Top of EXCERPTED RECORDS

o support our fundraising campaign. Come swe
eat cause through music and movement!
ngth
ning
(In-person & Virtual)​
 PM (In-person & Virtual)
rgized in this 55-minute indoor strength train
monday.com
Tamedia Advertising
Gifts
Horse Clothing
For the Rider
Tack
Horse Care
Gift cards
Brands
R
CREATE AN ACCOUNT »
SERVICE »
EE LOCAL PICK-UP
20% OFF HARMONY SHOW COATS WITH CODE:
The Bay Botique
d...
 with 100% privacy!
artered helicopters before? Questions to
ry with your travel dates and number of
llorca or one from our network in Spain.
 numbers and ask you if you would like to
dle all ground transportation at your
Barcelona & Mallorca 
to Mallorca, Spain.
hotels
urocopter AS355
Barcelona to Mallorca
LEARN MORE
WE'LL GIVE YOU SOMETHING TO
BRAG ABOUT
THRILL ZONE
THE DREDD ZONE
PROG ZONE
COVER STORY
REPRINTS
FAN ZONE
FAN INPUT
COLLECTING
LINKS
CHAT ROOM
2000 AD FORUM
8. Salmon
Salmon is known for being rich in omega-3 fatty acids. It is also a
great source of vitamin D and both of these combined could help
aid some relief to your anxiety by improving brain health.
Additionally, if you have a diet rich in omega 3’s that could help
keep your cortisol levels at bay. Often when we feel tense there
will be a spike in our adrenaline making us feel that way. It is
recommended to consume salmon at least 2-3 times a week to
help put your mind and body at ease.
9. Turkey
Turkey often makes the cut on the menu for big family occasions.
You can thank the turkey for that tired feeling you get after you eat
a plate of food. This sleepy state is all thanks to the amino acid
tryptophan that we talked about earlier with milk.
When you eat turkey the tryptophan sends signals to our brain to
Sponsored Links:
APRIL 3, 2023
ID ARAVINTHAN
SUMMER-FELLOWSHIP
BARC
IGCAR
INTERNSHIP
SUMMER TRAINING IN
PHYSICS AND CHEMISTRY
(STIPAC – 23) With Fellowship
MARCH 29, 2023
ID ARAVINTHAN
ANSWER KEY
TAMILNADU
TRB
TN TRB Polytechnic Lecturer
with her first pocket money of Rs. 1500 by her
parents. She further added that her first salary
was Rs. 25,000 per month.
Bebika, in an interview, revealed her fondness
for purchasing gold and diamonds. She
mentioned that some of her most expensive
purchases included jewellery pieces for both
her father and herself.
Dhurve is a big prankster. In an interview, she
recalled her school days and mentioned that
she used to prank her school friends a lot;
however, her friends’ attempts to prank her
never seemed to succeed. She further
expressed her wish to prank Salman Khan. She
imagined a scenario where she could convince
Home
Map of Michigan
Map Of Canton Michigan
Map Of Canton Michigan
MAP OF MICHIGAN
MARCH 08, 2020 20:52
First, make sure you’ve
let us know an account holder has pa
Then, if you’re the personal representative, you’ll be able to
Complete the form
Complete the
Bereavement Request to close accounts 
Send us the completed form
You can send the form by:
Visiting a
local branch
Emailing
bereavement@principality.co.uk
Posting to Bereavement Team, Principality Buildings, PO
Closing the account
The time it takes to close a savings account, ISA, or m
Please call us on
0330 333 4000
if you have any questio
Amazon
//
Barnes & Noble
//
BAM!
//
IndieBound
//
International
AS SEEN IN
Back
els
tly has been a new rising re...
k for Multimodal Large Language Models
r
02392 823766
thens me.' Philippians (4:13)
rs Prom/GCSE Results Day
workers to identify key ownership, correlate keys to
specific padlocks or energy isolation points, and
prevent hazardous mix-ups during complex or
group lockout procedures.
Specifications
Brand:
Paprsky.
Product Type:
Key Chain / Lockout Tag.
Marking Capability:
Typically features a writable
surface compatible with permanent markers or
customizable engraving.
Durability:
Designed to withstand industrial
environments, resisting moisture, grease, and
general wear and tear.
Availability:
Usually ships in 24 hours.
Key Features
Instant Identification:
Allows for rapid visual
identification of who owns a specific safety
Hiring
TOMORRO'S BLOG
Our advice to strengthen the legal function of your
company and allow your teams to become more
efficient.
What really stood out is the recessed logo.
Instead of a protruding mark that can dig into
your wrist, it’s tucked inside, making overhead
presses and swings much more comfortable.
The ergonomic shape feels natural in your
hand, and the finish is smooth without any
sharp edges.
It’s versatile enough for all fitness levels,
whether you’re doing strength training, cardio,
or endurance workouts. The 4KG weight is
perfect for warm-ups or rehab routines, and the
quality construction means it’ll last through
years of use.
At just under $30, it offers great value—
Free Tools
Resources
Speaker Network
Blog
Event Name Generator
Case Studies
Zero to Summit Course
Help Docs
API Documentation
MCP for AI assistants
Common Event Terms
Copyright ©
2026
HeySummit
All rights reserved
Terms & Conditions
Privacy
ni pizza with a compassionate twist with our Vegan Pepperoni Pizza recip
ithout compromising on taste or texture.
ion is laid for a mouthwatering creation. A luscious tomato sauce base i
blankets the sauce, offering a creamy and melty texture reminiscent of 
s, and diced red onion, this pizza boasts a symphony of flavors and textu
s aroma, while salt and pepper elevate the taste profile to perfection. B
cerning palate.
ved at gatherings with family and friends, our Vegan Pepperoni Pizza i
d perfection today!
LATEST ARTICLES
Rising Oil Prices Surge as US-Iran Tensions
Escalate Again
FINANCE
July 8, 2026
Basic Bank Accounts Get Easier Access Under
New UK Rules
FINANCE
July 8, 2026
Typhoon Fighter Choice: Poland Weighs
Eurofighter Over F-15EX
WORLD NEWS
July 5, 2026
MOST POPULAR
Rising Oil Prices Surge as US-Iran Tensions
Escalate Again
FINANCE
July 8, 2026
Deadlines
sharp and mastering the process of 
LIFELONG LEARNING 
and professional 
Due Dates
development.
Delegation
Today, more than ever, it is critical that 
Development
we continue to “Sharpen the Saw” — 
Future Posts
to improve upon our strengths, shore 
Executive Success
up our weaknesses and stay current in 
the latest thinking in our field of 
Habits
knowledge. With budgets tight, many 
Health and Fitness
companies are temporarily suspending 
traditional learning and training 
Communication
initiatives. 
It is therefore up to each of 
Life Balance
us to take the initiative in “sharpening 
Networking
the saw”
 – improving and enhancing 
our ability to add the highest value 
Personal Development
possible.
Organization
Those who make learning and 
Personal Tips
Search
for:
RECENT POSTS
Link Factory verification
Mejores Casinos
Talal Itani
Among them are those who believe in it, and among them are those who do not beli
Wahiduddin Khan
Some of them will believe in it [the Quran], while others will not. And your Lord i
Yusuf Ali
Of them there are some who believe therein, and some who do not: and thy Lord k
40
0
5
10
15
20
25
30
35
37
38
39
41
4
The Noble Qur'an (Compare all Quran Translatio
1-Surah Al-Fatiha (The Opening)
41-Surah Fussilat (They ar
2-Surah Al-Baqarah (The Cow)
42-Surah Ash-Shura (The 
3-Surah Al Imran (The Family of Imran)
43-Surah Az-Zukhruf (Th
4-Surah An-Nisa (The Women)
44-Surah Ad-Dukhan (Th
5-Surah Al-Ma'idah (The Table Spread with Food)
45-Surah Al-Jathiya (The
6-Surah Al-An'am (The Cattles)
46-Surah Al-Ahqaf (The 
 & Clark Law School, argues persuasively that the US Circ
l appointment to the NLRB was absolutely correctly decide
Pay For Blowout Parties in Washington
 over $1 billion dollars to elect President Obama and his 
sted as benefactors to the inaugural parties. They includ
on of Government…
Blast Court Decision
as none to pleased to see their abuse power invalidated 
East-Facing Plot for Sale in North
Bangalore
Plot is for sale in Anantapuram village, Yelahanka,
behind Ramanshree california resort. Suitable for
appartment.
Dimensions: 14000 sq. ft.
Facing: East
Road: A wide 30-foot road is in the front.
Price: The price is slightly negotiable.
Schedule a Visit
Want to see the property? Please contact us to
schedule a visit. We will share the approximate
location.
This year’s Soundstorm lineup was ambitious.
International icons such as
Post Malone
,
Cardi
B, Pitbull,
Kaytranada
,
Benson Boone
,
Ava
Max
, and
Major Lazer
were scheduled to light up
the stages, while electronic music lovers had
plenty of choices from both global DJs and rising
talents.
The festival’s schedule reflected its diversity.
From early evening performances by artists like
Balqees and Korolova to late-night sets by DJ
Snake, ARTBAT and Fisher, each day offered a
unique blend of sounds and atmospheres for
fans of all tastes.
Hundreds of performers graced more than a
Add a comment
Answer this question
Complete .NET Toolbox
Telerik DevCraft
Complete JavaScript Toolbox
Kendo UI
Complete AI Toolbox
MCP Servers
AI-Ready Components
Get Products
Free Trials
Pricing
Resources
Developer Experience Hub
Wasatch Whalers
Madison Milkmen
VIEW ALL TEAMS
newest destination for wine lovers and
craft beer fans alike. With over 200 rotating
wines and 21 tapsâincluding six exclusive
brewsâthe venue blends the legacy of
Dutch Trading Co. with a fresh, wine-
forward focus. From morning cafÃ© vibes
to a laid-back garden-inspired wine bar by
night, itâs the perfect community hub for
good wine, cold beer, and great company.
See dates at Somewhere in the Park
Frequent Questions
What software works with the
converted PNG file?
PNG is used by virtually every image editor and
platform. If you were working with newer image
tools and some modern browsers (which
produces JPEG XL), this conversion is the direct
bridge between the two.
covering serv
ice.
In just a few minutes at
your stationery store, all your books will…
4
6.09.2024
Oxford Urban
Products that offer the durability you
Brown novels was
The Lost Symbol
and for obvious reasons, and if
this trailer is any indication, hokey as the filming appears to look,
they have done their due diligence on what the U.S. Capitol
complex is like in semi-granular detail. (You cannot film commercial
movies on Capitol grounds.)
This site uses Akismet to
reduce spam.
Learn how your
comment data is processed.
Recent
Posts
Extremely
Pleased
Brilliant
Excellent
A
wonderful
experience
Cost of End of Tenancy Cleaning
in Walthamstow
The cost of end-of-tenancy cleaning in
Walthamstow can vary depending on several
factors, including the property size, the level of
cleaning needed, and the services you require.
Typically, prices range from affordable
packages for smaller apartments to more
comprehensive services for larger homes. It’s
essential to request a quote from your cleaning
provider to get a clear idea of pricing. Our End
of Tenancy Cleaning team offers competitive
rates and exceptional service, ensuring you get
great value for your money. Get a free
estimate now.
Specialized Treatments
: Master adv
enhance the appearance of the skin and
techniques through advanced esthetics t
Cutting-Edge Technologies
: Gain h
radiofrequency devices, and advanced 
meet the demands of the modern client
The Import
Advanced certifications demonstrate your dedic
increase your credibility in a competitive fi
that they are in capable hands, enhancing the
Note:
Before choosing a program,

Bottom of EXCERPTED RECORDS

This task calls for each line of the material that contains "used".

» RESPONSE TO THIS TASK:
she used to prank her school friends a lot;
PNG is used by virtually every image editor and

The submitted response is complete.